The AMS system can enable certain essential crop-production-management practices, in a safe and practical manner, that other systems cannot enable. The AMS system utilizes fundamental advances in airborne sensors and proprietary computer programs to provide weekly aerial imagery of crops. The technology generates the only consistent, reliable imagery available that rarely, if ever, misses a field problem, and never introduces "false stress" into the image. (See, Overview of AMS Technology.)

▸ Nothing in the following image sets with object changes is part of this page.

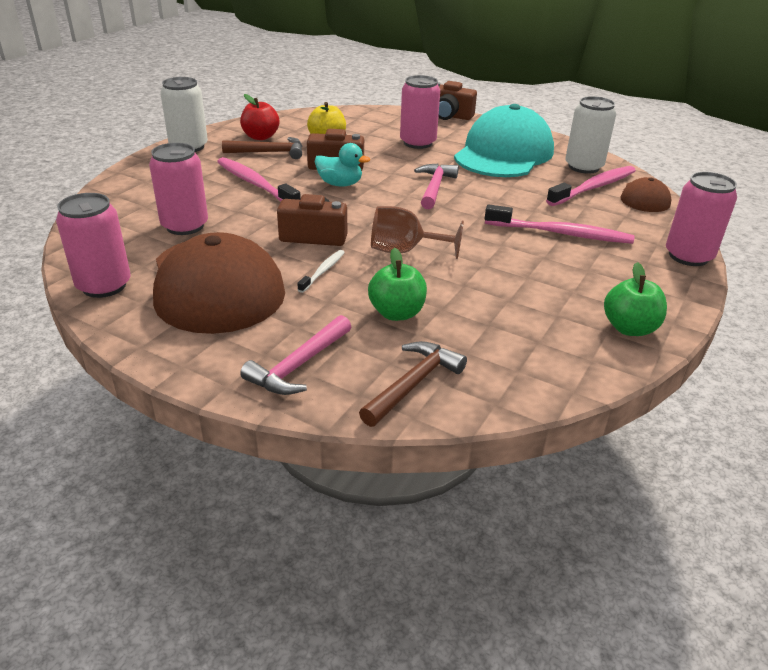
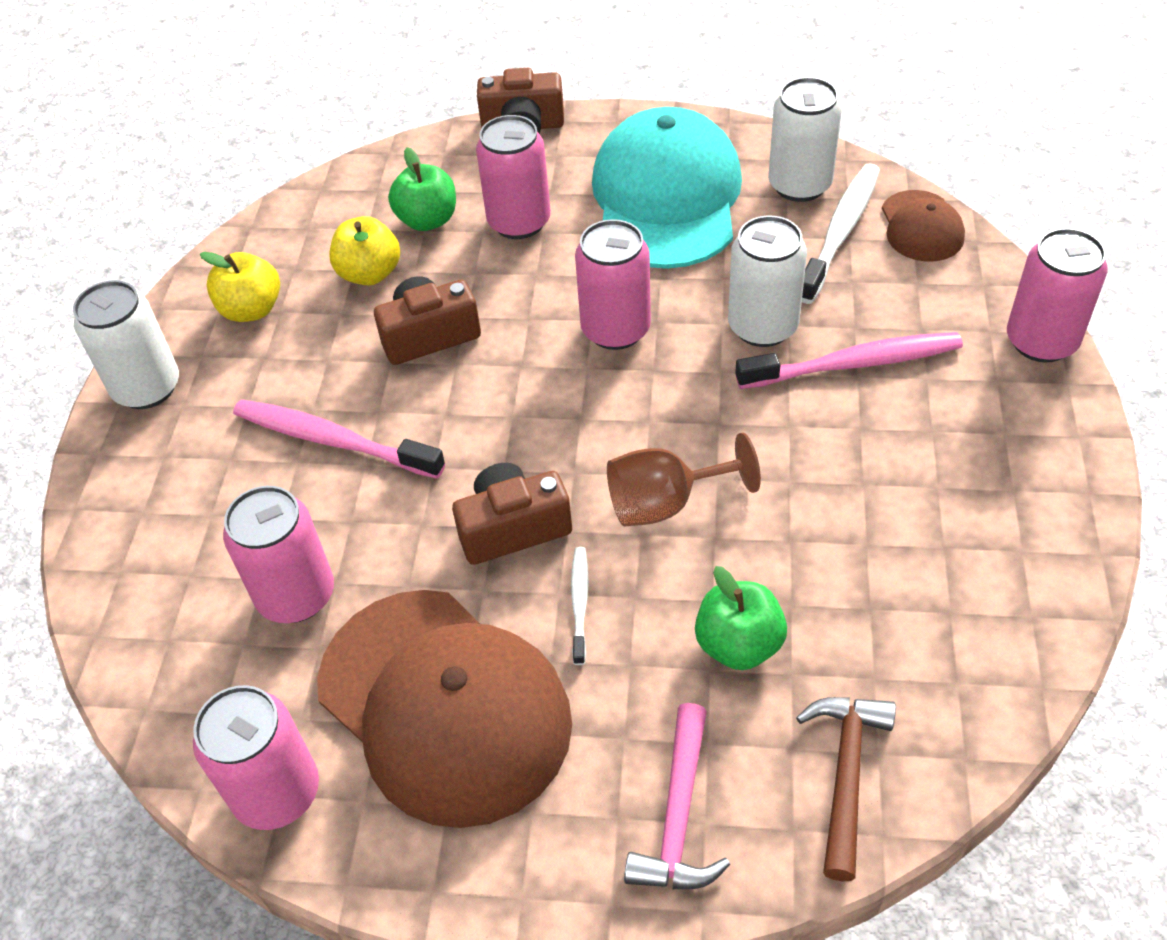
camera: 20 degrees left, 15 degrees up
brown hammer [222,137,302,159] -> none
red apple [240,94,280,140] -> yellow apple [200,252,280,322]
turquoise duck [315,143,370,186] -> none
pink hammer [414,163,459,210] -> pink can [575,219,651,350]
pink toothbrush [546,166,636,206] -> white toothbrush [802,164,880,304]
green apple [604,262,667,336] -> green apple moved to [388,147,456,231]
none -> white can [728,216,807,347]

The AMS system detects all causes of stress including improper watering, fertility problems, plant nutrition problems, diseases and insects, non-optimum nitrogen application, local salt deposits, etc. As noted, it will also image characteristics of bare soils, is useful for irrigation scheduling and water management, and, will register appropriate changes that track each successive production-management practice in the field.
Based on testing in South Texas vegetables and citrus fields, the fieldman - after he is familiar with the techniques required for imagery-directed scouting with AMS imagery -- may be able to scout fields in less time than required by normal pattern scouting without imagery.
In the Fall of 2001, the unique capabilities of the AMS system were again verified for an entire cropping season in Brawley California, in head lettuce, on a USDA grant by academic and industry personnel.
Unlike other systems that are subject to masking of field problems by the atmosphere, the AMS system is not subject to masking caused by atmospheric "clutter". The system, which has a six foot pixel, is also several times more sensitive than conventional systems. Thus, it is unlikely to miss even small-area problems that stress the crop -- and provides the potential to detect field stresses in early or pre-visible stages.
Fieldmen using AMS imagery will rarely miss a field problem and will generally detect it in its early or pre-visible stage. Consequently, unlike other remote sensing technologies, AMS imagery can enable site-specific treatments (where applicable) in relative safety -- often before yield loss has occurred and before some vectors have spread out from their original sites of infestation.